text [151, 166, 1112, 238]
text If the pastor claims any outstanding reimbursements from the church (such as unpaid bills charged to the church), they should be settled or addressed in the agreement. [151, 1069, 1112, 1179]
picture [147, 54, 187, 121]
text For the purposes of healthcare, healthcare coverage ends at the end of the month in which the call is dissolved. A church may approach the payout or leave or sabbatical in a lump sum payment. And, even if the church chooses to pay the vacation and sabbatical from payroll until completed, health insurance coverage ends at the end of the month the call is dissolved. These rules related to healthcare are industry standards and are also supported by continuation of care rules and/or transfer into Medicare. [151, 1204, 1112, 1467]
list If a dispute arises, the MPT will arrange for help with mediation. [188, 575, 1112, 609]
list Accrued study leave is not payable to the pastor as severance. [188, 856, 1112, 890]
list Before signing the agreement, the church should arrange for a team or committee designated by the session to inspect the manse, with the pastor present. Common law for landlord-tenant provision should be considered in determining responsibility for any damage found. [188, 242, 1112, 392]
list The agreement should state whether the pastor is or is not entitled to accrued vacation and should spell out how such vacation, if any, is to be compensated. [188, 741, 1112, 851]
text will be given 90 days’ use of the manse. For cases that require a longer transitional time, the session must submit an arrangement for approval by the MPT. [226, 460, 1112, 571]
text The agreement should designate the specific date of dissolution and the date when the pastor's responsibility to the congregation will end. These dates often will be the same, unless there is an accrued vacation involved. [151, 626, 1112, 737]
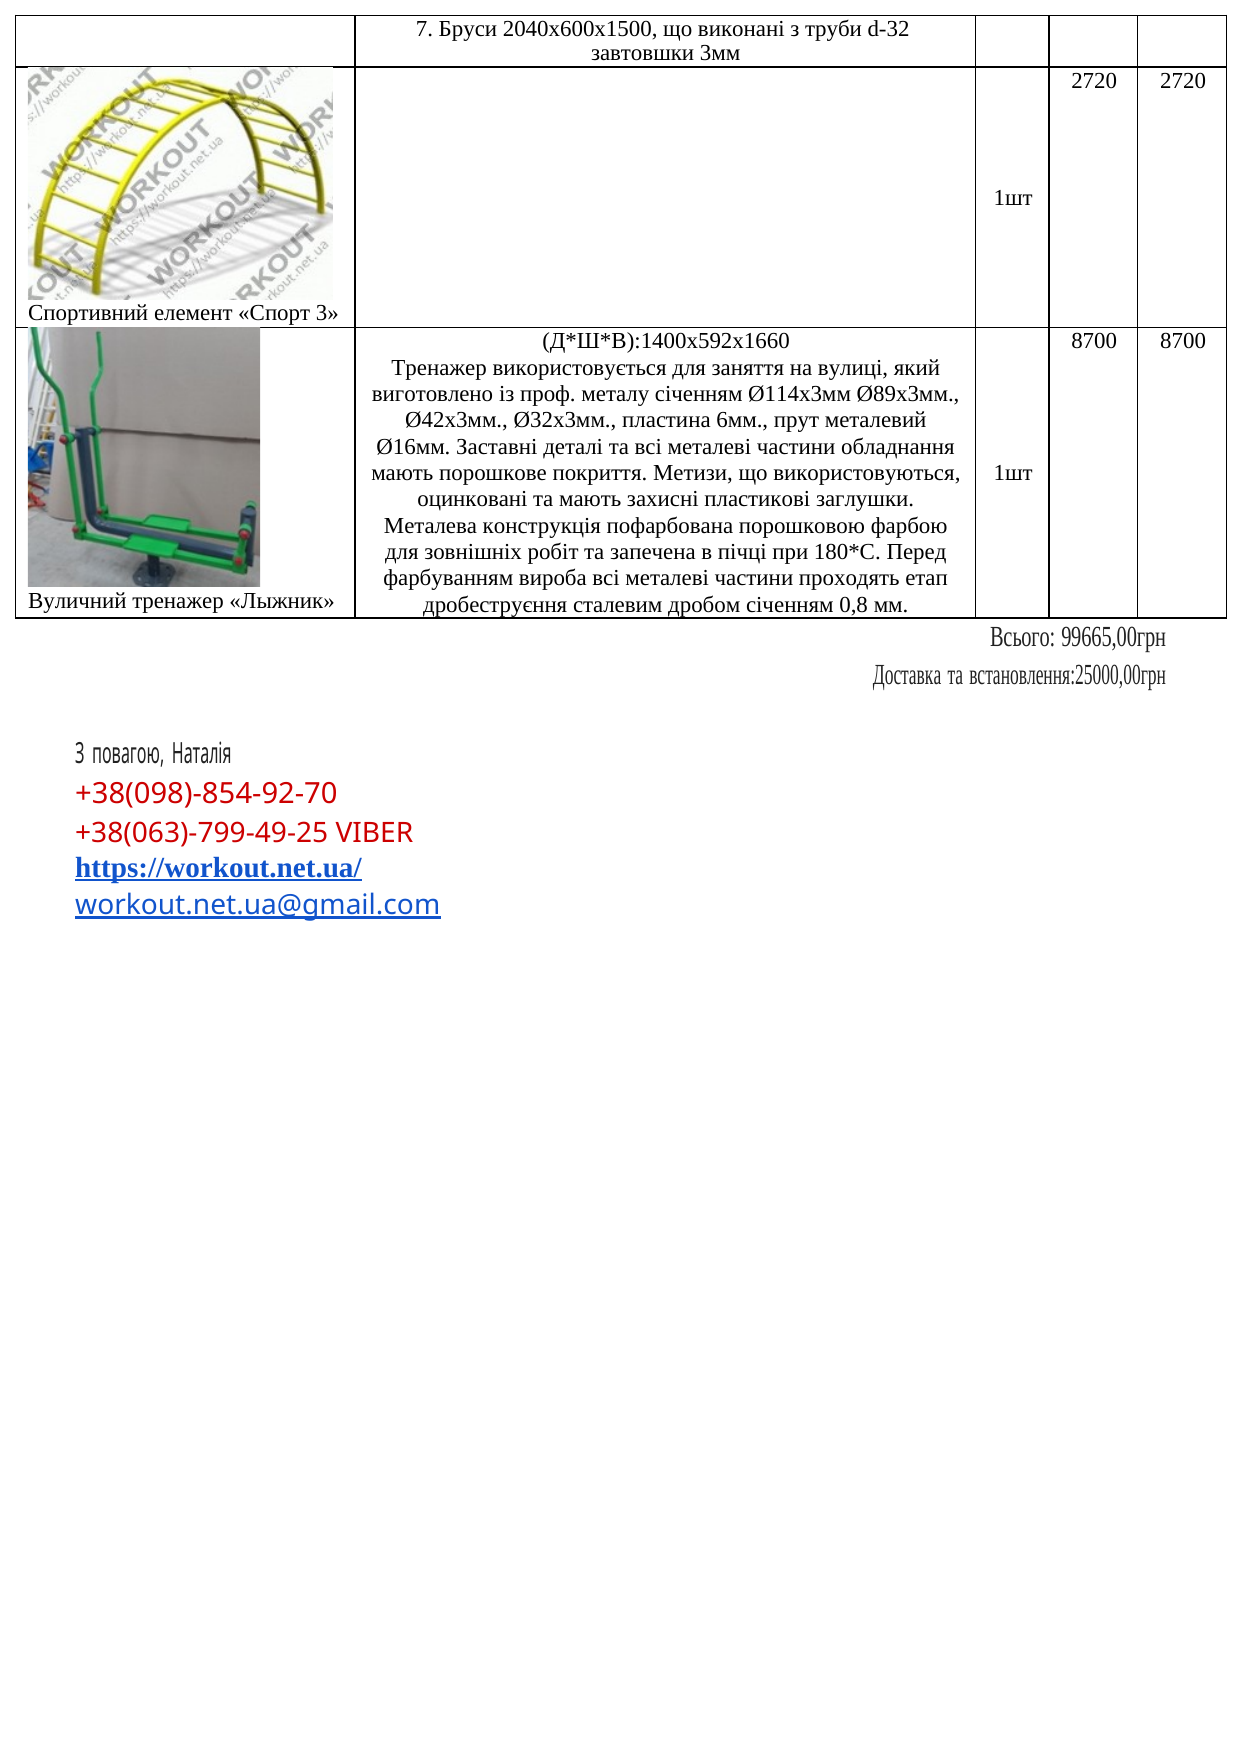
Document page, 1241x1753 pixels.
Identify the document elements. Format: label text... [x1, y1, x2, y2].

text https://workout.net.ua/ [75, 850, 1240, 884]
picture [27, 327, 261, 587]
table_cell Вуличний тренажер «Лыжник» [16, 328, 354, 617]
table_cell 1шт [976, 328, 1048, 617]
picture [27, 67, 333, 300]
text +38(098)-854-92-70 [75, 772, 1240, 812]
table_cell 2720 [1138, 68, 1226, 326]
table_cell 8700 [1138, 328, 1226, 617]
table_cell 8700 [1050, 328, 1137, 617]
text Всього: 99665,00грн Доставка та встановлення:25000,00грн [741, 619, 1166, 691]
table_cell 1шт [976, 68, 1048, 326]
table_header [1138, 16, 1226, 66]
table_cell (Д*Ш*В):1400х592х1660 Тренажер використовується для заняття на вулиці, який виготовлено із проф. металу січенням Ø114х3мм Ø89х3мм., Ø42х3мм., Ø32х3мм., пластина 6мм., прут металевий Ø16мм. Заставні деталі та всі металеві частини обладнання мають порошкове покриття. Метизи, що використовуються, оцинковані та мають захисні пластикові заглушки. Металева конструкція пофарбована порошковою фарбою для зовнішніх робіт та запечена в пічці при 180*С. Перед фарбуванням вироба всі металеві частини проходять етап дробеструєння сталевим дробом січенням 0,8 мм. [356, 328, 975, 617]
table_cell Спортивний елемент «Спорт 3» [16, 68, 354, 326]
subtitle +38(063)-799-49-25 VIBER [75, 812, 1240, 850]
table_header [16, 16, 354, 66]
subtitle workout.net.ua@gmail.com [75, 884, 1240, 922]
table_cell 2720 [1050, 68, 1137, 326]
table_header [1050, 16, 1137, 66]
text З повагою, Наталія [75, 733, 1240, 772]
table_header [976, 16, 1048, 66]
table_cell [356, 68, 975, 326]
table_header 7. Бруси 2040х600х1500, що виконані з труби d-32 завтовшки 3мм [356, 16, 975, 66]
******
_Exercise requirements_:
Give back the data verbatim. The pictures are not part of the copy.

_Solved exercise_:
text [151, 166, 1112, 238]
text If the pastor claims any outstanding reimbursements from the church (such as unpaid bills charged to the church), they should be settled or addressed in the agreement. [151, 1069, 1112, 1179]
picture [147, 54, 187, 121]
text For the purposes of healthcare, healthcare coverage ends at the end of the month in which the call is dissolved. A church may approach the payout or leave or sabbatical in a lump sum payment. And, even if the church chooses to pay the vacation and sabbatical from payroll until completed, health insurance coverage ends at the end of the month the call is dissolved. These rules related to healthcare are industry standards and are also supported by continuation of care rules and/or transfer into Medicare. [151, 1204, 1112, 1467]
list If a dispute arises, the MPT will arrange for help with mediation. [188, 575, 1112, 609]
list Accrued study leave is not payable to the pastor as severance. [188, 856, 1112, 890]
list Before signing the agreement, the church should arrange for a team or committee designated by the session to inspect the manse, with the pastor present. Common law for landlord-tenant provision should be considered in determining responsibility for any damage found. [188, 242, 1112, 392]
list The agreement should state whether the pastor is or is not entitled to accrued vacation and should spell out how such vacation, if any, is to be compensated. [188, 741, 1112, 851]
text will be given 90 days’ use of the manse. For cases that require a longer transitional time, the session must submit an arrangement for approval by the MPT. [226, 460, 1112, 571]
text The agreement should designate the specific date of dissolution and the date when the pastor's responsibility to the congregation will end. These dates often will be the same, unless there is an accrued vacation involved. [151, 626, 1112, 737]
Document page, 1241x1753 pixels.
Identify the document elements. Format: label text... [x1, y1, x2, y2].

text https://workout.net.ua/ [75, 850, 1240, 884]
picture [27, 327, 261, 587]
table_cell Вуличний тренажер «Лыжник» [16, 328, 354, 617]
table_cell 1шт [976, 328, 1048, 617]
picture [27, 67, 333, 300]
text +38(098)-854-92-70 [75, 772, 1240, 812]
table_cell 2720 [1138, 68, 1226, 326]
table_cell 8700 [1138, 328, 1226, 617]
table_cell 8700 [1050, 328, 1137, 617]
text Всього: 99665,00грн Доставка та встановлення:25000,00грн [741, 619, 1166, 691]
table_cell 1шт [976, 68, 1048, 326]
table_header [1138, 16, 1226, 66]
table_cell (Д*Ш*В):1400х592х1660 Тренажер використовується для заняття на вулиці, який виготовлено із проф. металу січенням Ø114х3мм Ø89х3мм., Ø42х3мм., Ø32х3мм., пластина 6мм., прут металевий Ø16мм. Заставні деталі та всі металеві частини обладнання мають порошкове покриття. Метизи, що використовуються, оцинковані та мають захисні пластикові заглушки. Металева конструкція пофарбована порошковою фарбою для зовнішніх робіт та запечена в пічці при 180*С. Перед фарбуванням вироба всі металеві частини проходять етап дробеструєння сталевим дробом січенням 0,8 мм. [356, 328, 975, 617]
table_cell Спортивний елемент «Спорт 3» [16, 68, 354, 326]
subtitle +38(063)-799-49-25 VIBER [75, 812, 1240, 850]
table_header [16, 16, 354, 66]
subtitle workout.net.ua@gmail.com [75, 884, 1240, 922]
table_cell 2720 [1050, 68, 1137, 326]
table_header [1050, 16, 1137, 66]
text З повагою, Наталія [75, 733, 1240, 772]
table_header [976, 16, 1048, 66]
table_cell [356, 68, 975, 326]
table_header 7. Бруси 2040х600х1500, що виконані з труби d-32 завтовшки 3мм [356, 16, 975, 66]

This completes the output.